The Economist, calling on him to resign shortly before he bowed to the inevitable, argued that “He lacked the moral fibre to take hard decisions for the national good if that threatened his own popularity. He also lacked the constancy and the grasp of detail to see policies through. And he revelled in trampling rules and conventions.” But as to the latter, who doesn’t nowadays? Bank ads emphasize non-conformity. Plus he’s far from the only politician lacking constancy and a grasp of detail, as Canadians can readily attest. But on the former, he did take hard decisions “for the national good” in the form of ruinous climate policies that, in fact, threatened his popularity.
If scandals could have brought him down, they would have long ago. What had changed by June 2022 was that the public no longer thought he was their champion and one of them. And the key to that change was going all-in on climate alarmist policy.
The Express sort of got it, saying “Fears Boris Johnson quitting could spell end for net zero as green Tories fear worse PM”. But it patronizes those who think Johnson bungled by embracing the watermelon philosophy: “One replacement hopeful, Brexiteer Steve Baker, has already vowed to tear up the UK’s green plans, and end the push for new wind energy. However, industry experts have dismissed these suggestions, arguing that the worst impacts [of the] energy crisis could have been softened if the Government had done more before to phase the country into renewable energy.”

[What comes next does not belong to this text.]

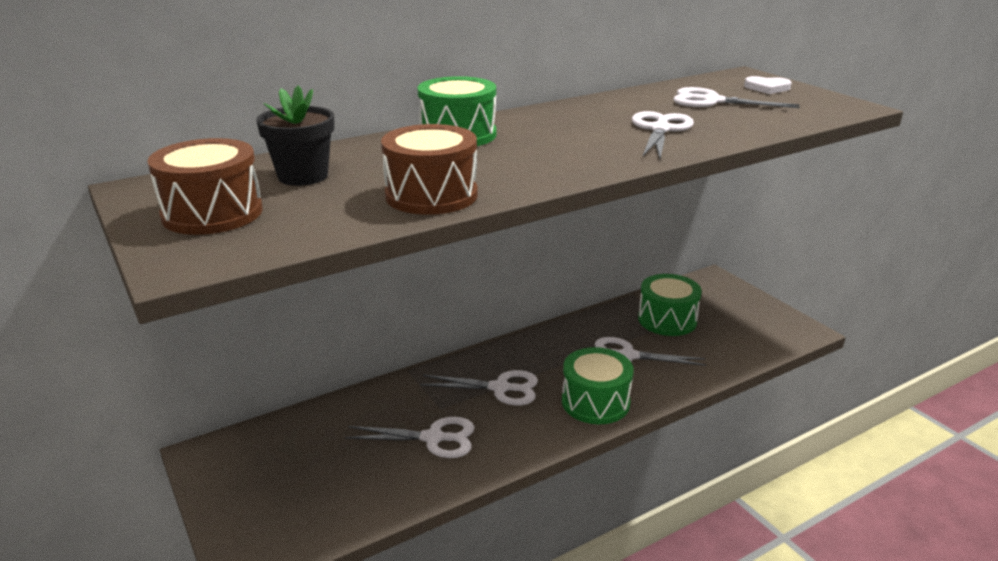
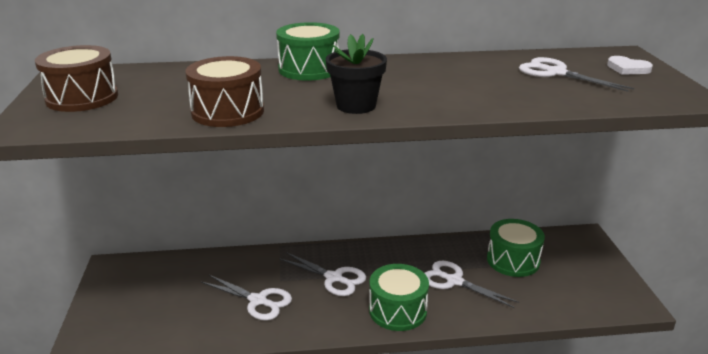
camera: 25 degrees right, 0 degrees up
black flower pot [256,85,335,186] -> black flower pot moved to [326,34,387,114]
white scissors [632,111,694,159] -> none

The Wall Street Journal saw more clearly, editorializing that “He campaigned from the right but governed from the left. Voters noticed.” And why did he do so? It is not uncommon among ordinary politicians but he was never one of those. As the Journal said, “His ambition was to forge a left-wing conservatism with less focus on prosperity and private entrepreneurship and more on climate change, income redistribution and culture warring.” Climate change. There it is. Possibly influenced by his new and much younger wife (he’s 58, she’s 34 and a climate activist), he embraced big government whole-heartedly on this crucial issue, and from there it was all downhill. For citizens, facing a “cataclysmic” energy crisis this winter, and Johnson.